L’incipit del film è di ambientazione messicana. Il giovane Alejandro ha un rapporto quasi incestuoso con la madre, è una testa calda che non va d’accordo con il padre e la scenata al pranzo del compleanno paterno finirà in una quasi tragedia che vedrà come vittima proprio la madre. Alejandro fugge a New York dove occasionalmente conosce Jack che lavora in un negozio di animali e che, a sua volta, è in conflitto con i suoi, soprattutto con il padre. L’istintiva simpatia tra i due finirà in un rapporto d’amore, ma anche in una solidarietà criminale. Alejandro saprà sfuggire allo scagnozzo del padre che vuole che lui torni in Messico, ma un’altra tragedia è in agguato che porrà fine al rapporto tormentato tra Jack e Alejandro e cambierà per sempre le loro esistenze.

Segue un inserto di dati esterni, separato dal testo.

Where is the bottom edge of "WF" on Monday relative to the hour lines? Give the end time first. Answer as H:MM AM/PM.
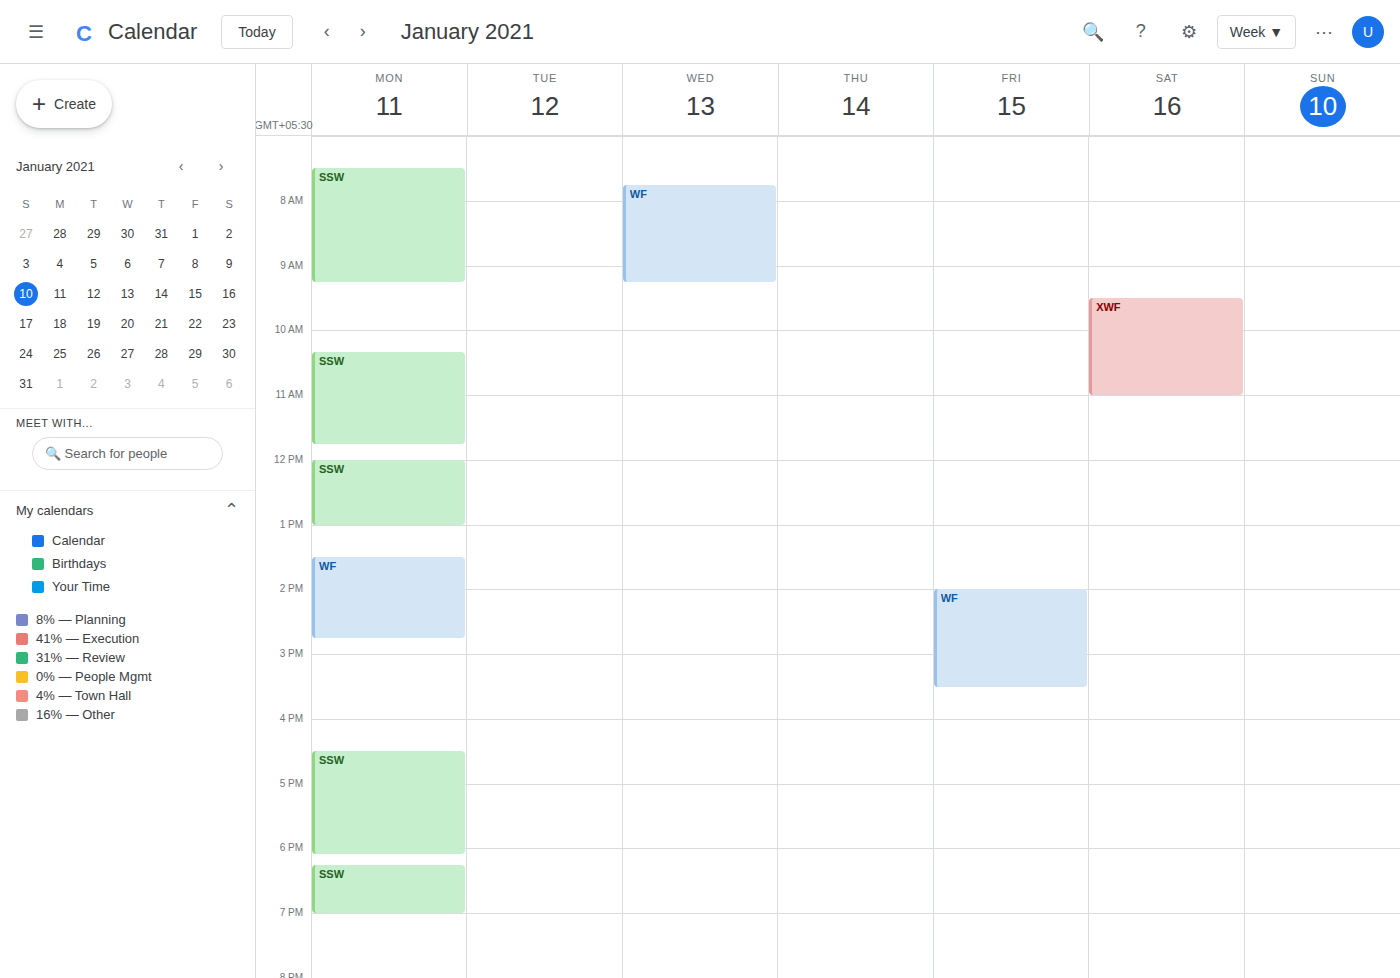
2:45 PM -- neither: three quarters of the way from the 2 PM line to the 3 PM line.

È tutto troppa roba per un film dalla durata classica e il suo quasi ansimare narrativo, dalle traiettorie interrotte costituisce prova di questa fatica che coinvolge anche lo spettatore. Dalla sua una storia maledetta che si divide tra criminalità e droga, tra sesso e violenza nella migliore tradizione di un cinema che ha raccontato le periferie violente e gli slums delle metropoli. Ma Alejandro e Jack mirano in alto. Vogliono i soldi dell’alta borghesia, ma sono degli sprovveduti improvvisati e una rapina ad una facoltosa donna sarà esiziale nel loro percorso di criminali. Tutto sembra ribollire e la messa in scena sembra quasi esondare dallo schermo. Il risultato è quello di un film che, pur avendo delle potenzialità, le spreca in questi eccessi, restando a tratti quasi irrisolto il racconto anch’esso diviso tra rapporto personale dei due giovani amanti e quello difficile con le rispettive famiglie in una prospettiva tutta guardata in chiave di ribellione istintiva, di opposizione ad un modello sociale rifiutato. In questo quadro familiare da notare la terza interpretazione dopo Poor Things e Finalmente l’alba, di Willem Dafoe che dà il volto al padre di Jack e il ritorno sugli schermi di Emmanuelle Seigner che invece interpreta la madre.